DS Smith ends financial year on a high
DS Smith issued a pre-close trading update on Monday for its financial year just ended on 30 April, reporting that its business continued to perform in line with its own expectations, with the industry and business trends consistent with its trading update in March.
The FTSE 100 company said volume growth remained “strong”, with its focus on sustainable solutions and the accelerating e-commerce sector.
That, and continued growth in multinational customers, had resulted in further gains in the company’s market share.
Recovery of increased paper prices, which had risen throughout the year, also continued as expected and the firm said its expected return on sales was to be in line with the prior year.
Volume growth in the US was described as “excellent”, and the board said it was “very pleased” with the positive reaction from local and global customers.

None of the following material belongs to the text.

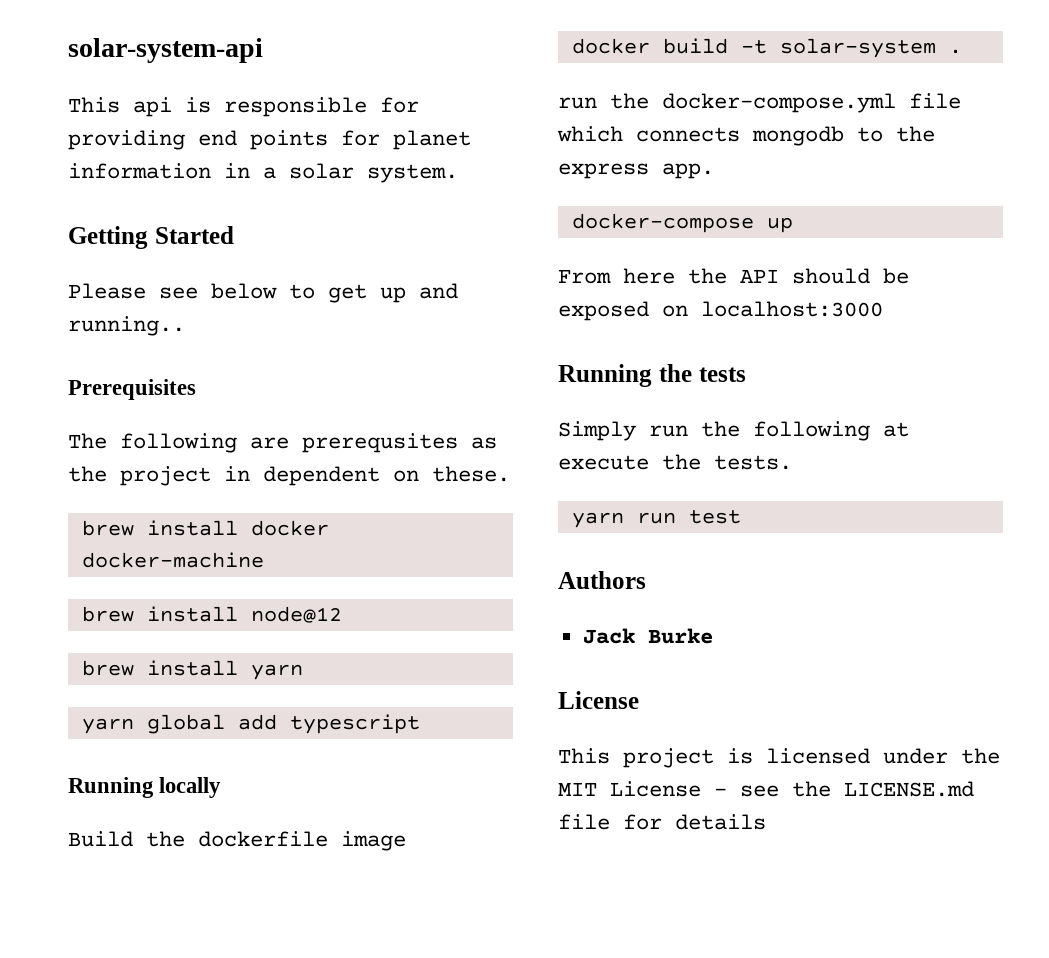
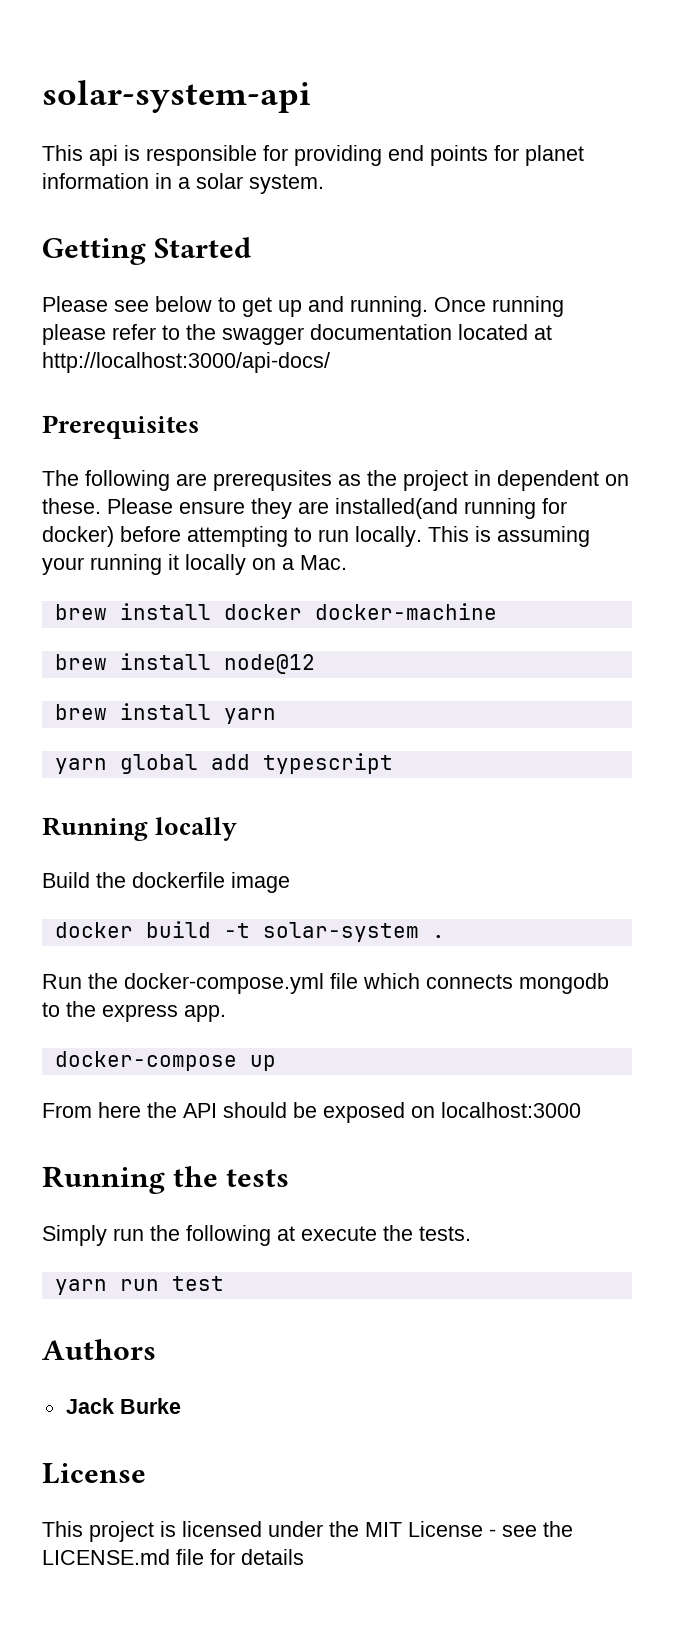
[68,316,185,336] running.. -> [350,296,564,317] [42,324,552,345] [42,352,330,373] running. Once running please refer to the swagger documentation located at http://localhost:3000/api-docs/
(510, 474) none -> [107,498,567,519] [42,526,590,547] [42,554,347,575] Please ensure they are installed(and running for docker) before attempting to run locally. This is assuming your running it locally on a Mac.
[558,97,597,109] run -> [42,974,82,989] Run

The integration of Interstate was also progressing well, and DS Smith said it now expected synergies to reach an annualised rate of $35m by the end of the third full year of ownership - a further increase of $5m on its previous expectations - which the board said would be driven primarily by further anticipated global supply chain benefits.
DS Smith’s acquisition of Ecopack and Ecopaper completed on 6 March, further building its European network, with the board said to be “pleased” with the initial progress made.
“We are very pleased with the performance in the year, in particular in the step-up in volumes that we have delivered, and in the successful integration, customer reaction and volume growth within Interstate,” said group chief executive Miles Roberts.
“Our success is underpinned by our commitment to sustainable packaging that is innovative and adds value to our customers, throughout their global supply chains and also by a focus on our own global supply chain efficiency.
“This approach, together with momentum in our business and opportunities to further strengthen our customer offering, gives us confidence in the future.”